* EXTRAIT PRÉSENTÉ *
»»
Monsieur le président, madame la secrétaire d’État, madame la présidente de la commission des finances, mesdames, messieurs les rapporteurs, mes chers collègues,

Un sixième de l’humanité est encore plongé dans l’extrême pauvreté, dont une majorité de femmes et d’enfants. C’est certes deux fois moins qu’il y a 25 ans, mais cette réalité, encore préoccupante, nous impose de redoubler d’efforts pour éliminer la pauvreté – et non pas seulement la réduire –, conformément aux 17 nouveaux « objectifs de développement durable » adoptés lors du sommet des Nations unies de septembre dernier.

Nous le savons tous ici, la misère est une source de tensions dans de nombreuses régions du monde, fait que les désordres climatiques risquent d’accentuer par le biais de déplacements de populations prévisibles.

Alors, la France doit absolument tenir ses engagements pour contribuer efficacement et de façon significative aux objectifs fixés par la communauté internationale.

Je juge positifs les aménagements à ce projet de budget votés par nos collègues députés. Néanmoins, l’aide publique au développement semble devoir demeurer au niveau de 0,38 % du revenu national brut, encore loin de la cible de 0,7 % que d’autres pays européens sont pourtant parvenus à atteindre.
««
* DONNÉES FOURNIES *
»»
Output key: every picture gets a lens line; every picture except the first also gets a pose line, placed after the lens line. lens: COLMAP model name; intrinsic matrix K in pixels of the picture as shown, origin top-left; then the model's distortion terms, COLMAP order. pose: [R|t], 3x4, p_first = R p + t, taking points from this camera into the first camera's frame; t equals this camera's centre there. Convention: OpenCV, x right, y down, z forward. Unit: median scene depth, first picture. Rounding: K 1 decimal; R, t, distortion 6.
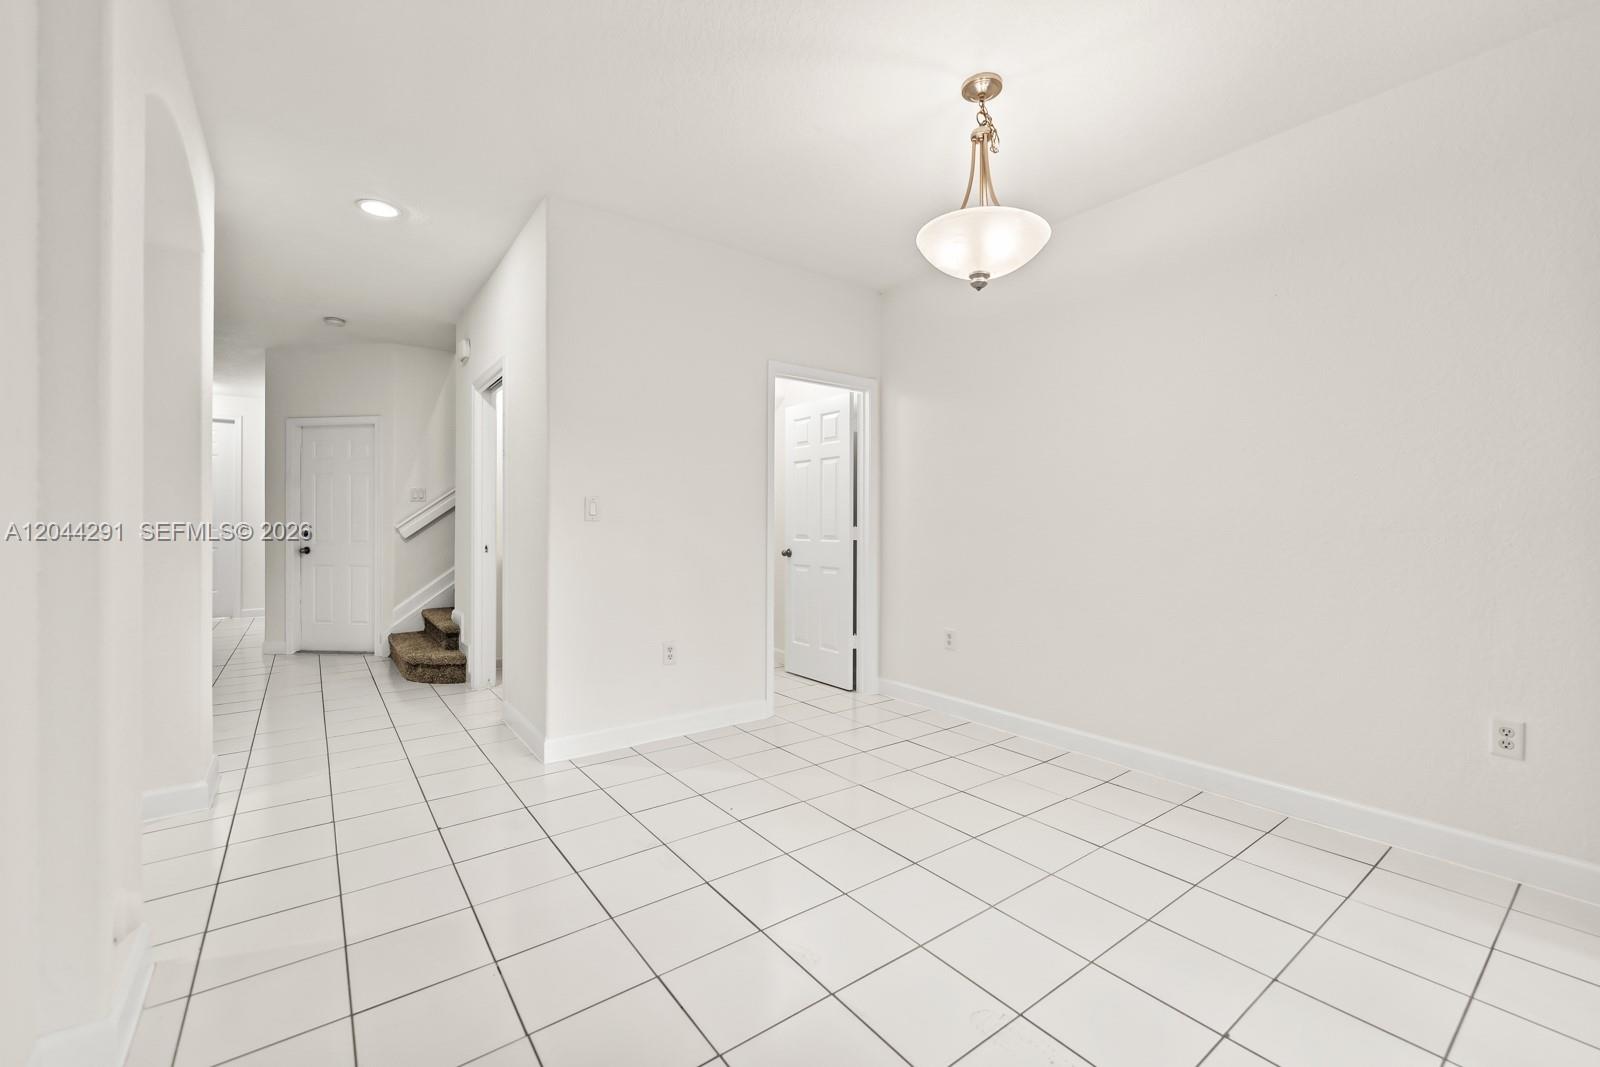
««
* CONSIGNE DE TRAVAIL 1 *
Les affirmations suivantes concordent-elles avec l'extrait sur l'aide au développement ? (a) L'extrême pauvreté touche deux fois moins de personnes qu'il y a 25 ans. (b) Le texte indique que la France a atteint la cible de 0,7 % du revenu national brut pour l'aide publique au développement. (c) Les aménagements au projet de budget votés par les députés sont jugés négativement. Pour chacune, répondez par oui ou non en citant mot pour mot les termes décisifs.
* CONSIGNE DE TRAVAIL 2 *
Écrivez la suite de l'extrait sur l'aide au développement, en commençant après sa dernière phrase.
Les lignes fournies n'ont aucun lien avec l'extrait sur l'aide au développement.

* RÉPONSE ATTENDUE 1 *
(a) Oui : « C’est certes deux fois moins qu’il y a 25 ans »
(b) Non : « l’aide publique au développement semble devoir demeurer au niveau de 0,38 % du revenu national brut, encore loin de la cible de 0,7 % »
(c) Non : « Je juge positifs les aménagements à ce projet de budget votés par nos collègues députés. »

* RÉPONSE ATTENDUE 2 *
Comme l’a indiqué notre collègue Yvon Collin, rapporteur spécial de la mission « Aide publique au développement », il eût été préférable, en cette année de grands rendez-vous internationaux sur l’aide au développement, d’afficher un budget plus ambitieux. Néanmoins, complétant ainsi les propositions de nos collègues députés, le Gouvernement a envoyé un signal grâce, notamment, à l’amendement qu’il a déposé visant à majorer de 100 millions d’euros le montant de la taxe sur les transactions financières affecté au Fonds de solidarité pour le développement.

Par ailleurs, le Président de la République a fait lors du sommet de New York des annonces qui pourraient réorienter nos efforts à la hausse. Je m’en réjouis.

Enfin, j’ajouterai que le montant de l’aide publique au développement versé par les pays du Comité d’aide au développement de l’OCDE a atteint en 2014 son plus haut niveau, soit 135,2 milliards de dollars.

Je souhaite cependant souligner que l’aide au continent africain versée dans ce cadre du Comité d’aide au développement a diminué de près de 5 % entre 2013 et 2014.

S’agissant de l’aide française, qui nous intéresse directement, là aussi, les moyens fléchés vers l’Afrique se tassent un peu, même si cette zone reste prioritaire. À mon sens, il est important de ne pas relâcher les efforts déployés en direction du continent africain qui, vous le savez, mes chers collègues, est le continent de tous les défis.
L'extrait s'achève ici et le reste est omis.